When I feel FRUSTRATED what do I feel?

My body:
My breath:
My belly:
My face:


When I feel EXCITED what do I feel?

My body:
My breath:
My belly:
My face:


When I feel ANGRY what do I feel?

My body:
My breath:
My belly:
My face:


When I feel SAD what do I feel?

My body:
My breath:
My belly:
My face:


When I feel NERVOUS what do I feel?

My body:
My breath:
My belly:
My face:
Emotion Jar

The Emotion Jar activity is a simple way to help remind your child to stay connected to her own feelings throughout the day, and to show her how feelings change over time. Creating opportunities for your child to check in with her feelings also shows her that you think her feelings are important and worth taking time to note. This validation strengthens your relationship and your capacity to help your child thrive. This activity was inspired in part by the work of Linda Lantieri. Her book and companion CD, Building Emotional Intelligence, is a great resource for more activities to help your child connect to her feelings.

child emotional
child emotional

Choose several clear containers to use as emotion jars. You can start with just a few, and then add to your collection as additional feelings become needed.

Gather some materials to create feeling labels for your jars. Large mailing labels work well, but you can also use paper and tape.

Think about some of the things that you feel during the day: happy, sad, tired, peaceful, excited, frustrated, angry, et cetera. Try starting with four or five emotions (some positive and some negative), and then adding to them the next time you work on this activity.

Make a label for each emotion. Write the name of the emotion and optionally draw a picture that goes with the feeling. Put one emotion label on each jar. Make one jar that reads “other” so that your child has an option if the emotions you’ve chosen don’t fit at any particular time. Choose a place in your home where the jars can be displayed and easily accessed.

Now choose an object to represent yourself. (One good choice is a colored ping-pong ball—your child can even draw her face on it. If you have more than one child, you can use different objects or balls of different colors to represent each child. The adults in the home can participate as well.)

Close your eyes, take a full breath, and check in with your feelings. Choose the jar that best represents how you are feeling, and place your object in the jar. If there is no jar that represents how you feel, place your object in the “other” jar or make a new one.

Now comes the tricky part. As you continue on with your day, try to pause every once in a while to check in. If you notice that the way you are feeling has changed, take the time to move your object to a different jar.

Follow-up: You child may have questions about this activity as she begins to pay more attention to her feelings. Make sure that you are available to talk; let her know that all emotions are important, even the ones that don’t feel so great.

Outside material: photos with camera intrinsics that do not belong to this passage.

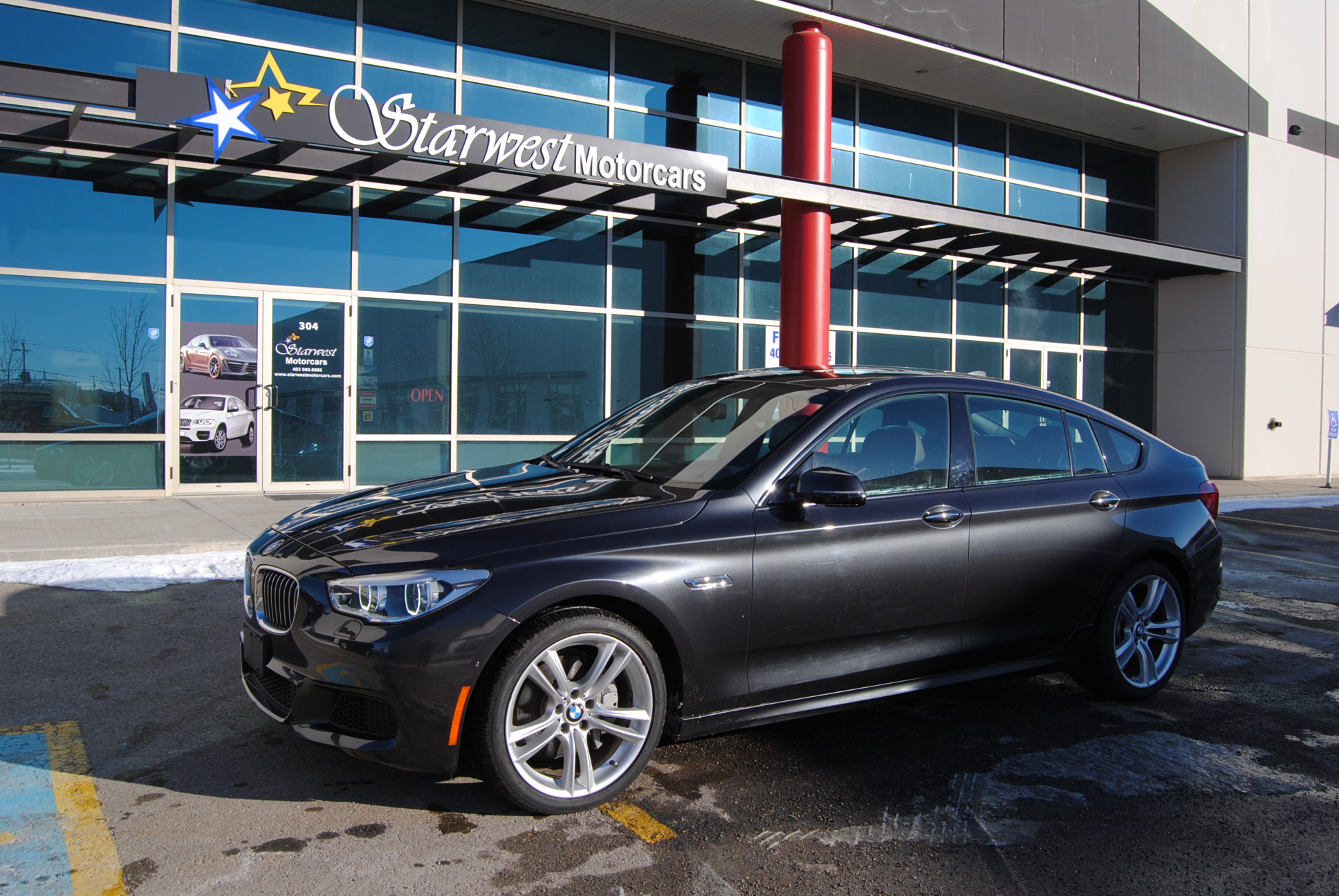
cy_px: 448
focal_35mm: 30
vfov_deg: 43.7
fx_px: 1117
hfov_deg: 61.9
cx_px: 670
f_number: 8
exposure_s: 1/250
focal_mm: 20
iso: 100
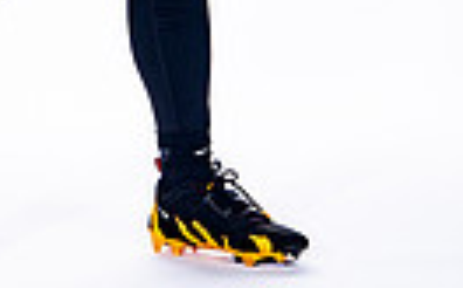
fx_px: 3943
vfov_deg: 4.1
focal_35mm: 313
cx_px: 207
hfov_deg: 6.7
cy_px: -411
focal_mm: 90
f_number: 8
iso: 250
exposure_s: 1/250
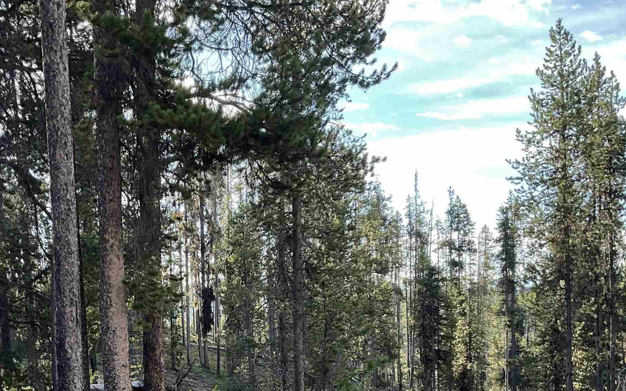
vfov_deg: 24.1
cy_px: 362
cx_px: 182
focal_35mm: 52
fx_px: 887
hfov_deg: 38.2
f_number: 1.8
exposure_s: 1/145
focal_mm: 3
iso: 16
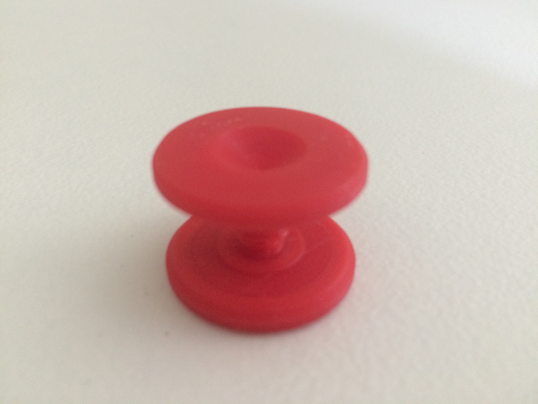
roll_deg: -0.1
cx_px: 269
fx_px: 451
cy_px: 202
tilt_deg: -34.8
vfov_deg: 48.2
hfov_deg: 61.7
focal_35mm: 29
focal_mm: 4.15
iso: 200
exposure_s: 1/30
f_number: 2.2
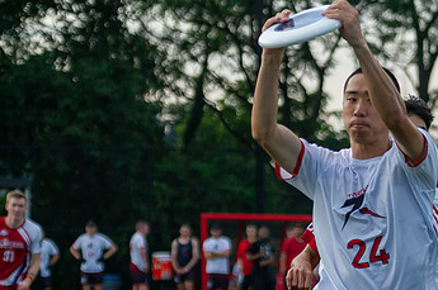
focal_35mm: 264
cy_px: 122
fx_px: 3207
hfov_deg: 7.8
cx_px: 450
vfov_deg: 5.2
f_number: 4
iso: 720
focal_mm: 100
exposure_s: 1/1600
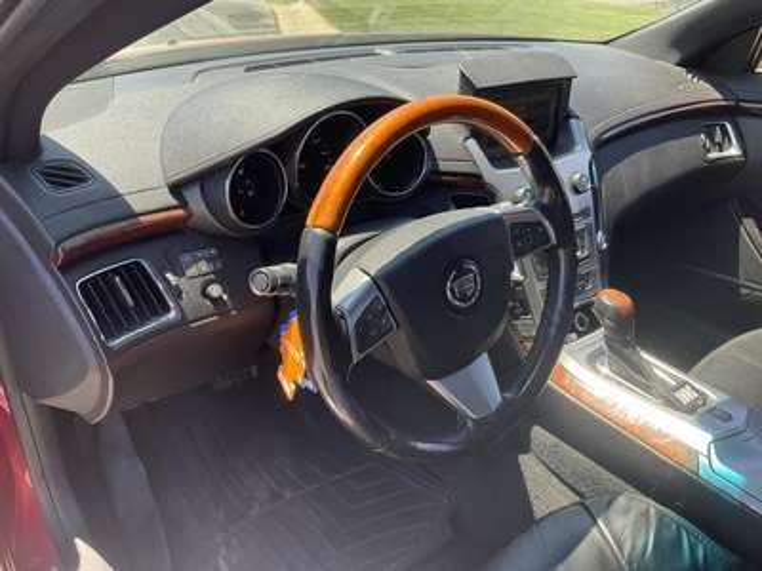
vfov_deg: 48.2
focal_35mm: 29
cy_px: 286
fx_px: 638
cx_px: 381
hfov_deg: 61.7
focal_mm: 3
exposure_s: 1/183
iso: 20
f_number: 1.8
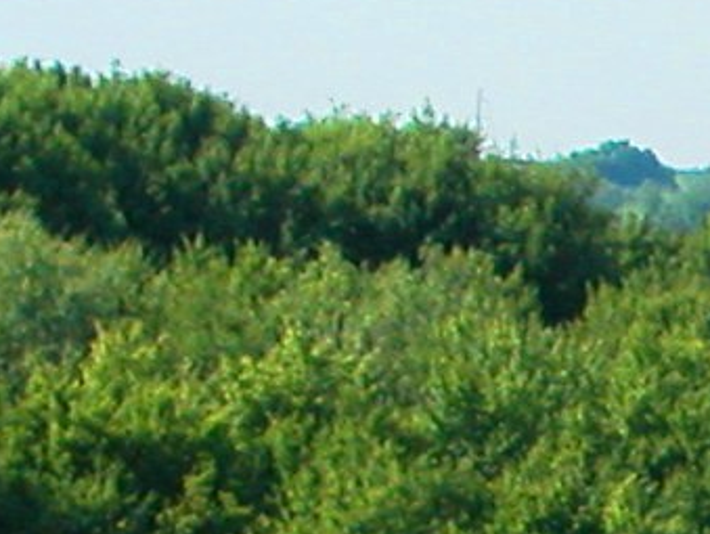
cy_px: 1041
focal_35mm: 558
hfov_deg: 3.4
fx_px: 11457
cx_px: 2538
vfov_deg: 2.7
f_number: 7
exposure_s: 1/218
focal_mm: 18.8
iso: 100
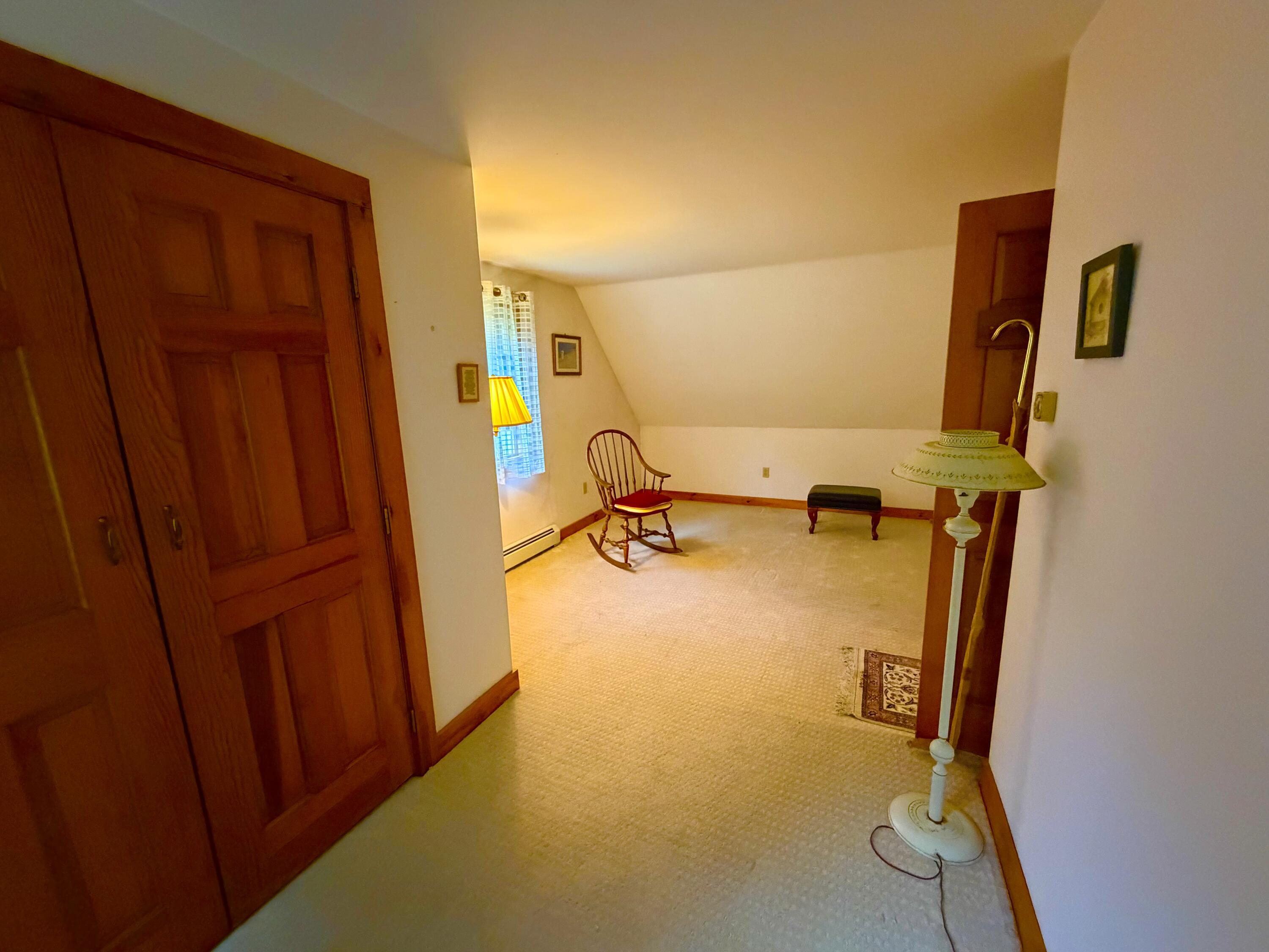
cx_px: 634
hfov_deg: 102.1
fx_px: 513
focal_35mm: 14
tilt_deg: -9.3
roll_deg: +2.6
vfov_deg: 85.7
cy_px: 476
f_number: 2.2
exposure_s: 1/60
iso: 1000
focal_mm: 2.22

Challenges: The greatest challenge of the Emotion Jar activity is that sometimes it can be hard to know what you are feeling. Make sure your child knows that this is something you struggle with also—our feelings are complicated things, and it’s possible to be having more than one feeling at the same exact time. If this is the case for your child, let her use more than one object in her jars.

Daily Practice: Emotion Jar is an activity that is best used on a daily basis. You want to reinforce the habit of tuning in to emotions and figuring out the names of less-familiar feelings. Make sure that you encourage your child to move her object to both positive and negative emotions. Remember, the goal is not to change your or your child’s emotions or try to feel any particular way. The important part of this activity is to learn to notice all of your feelings, and to learn that you are still loved and accepted by your family when you have negative feelings.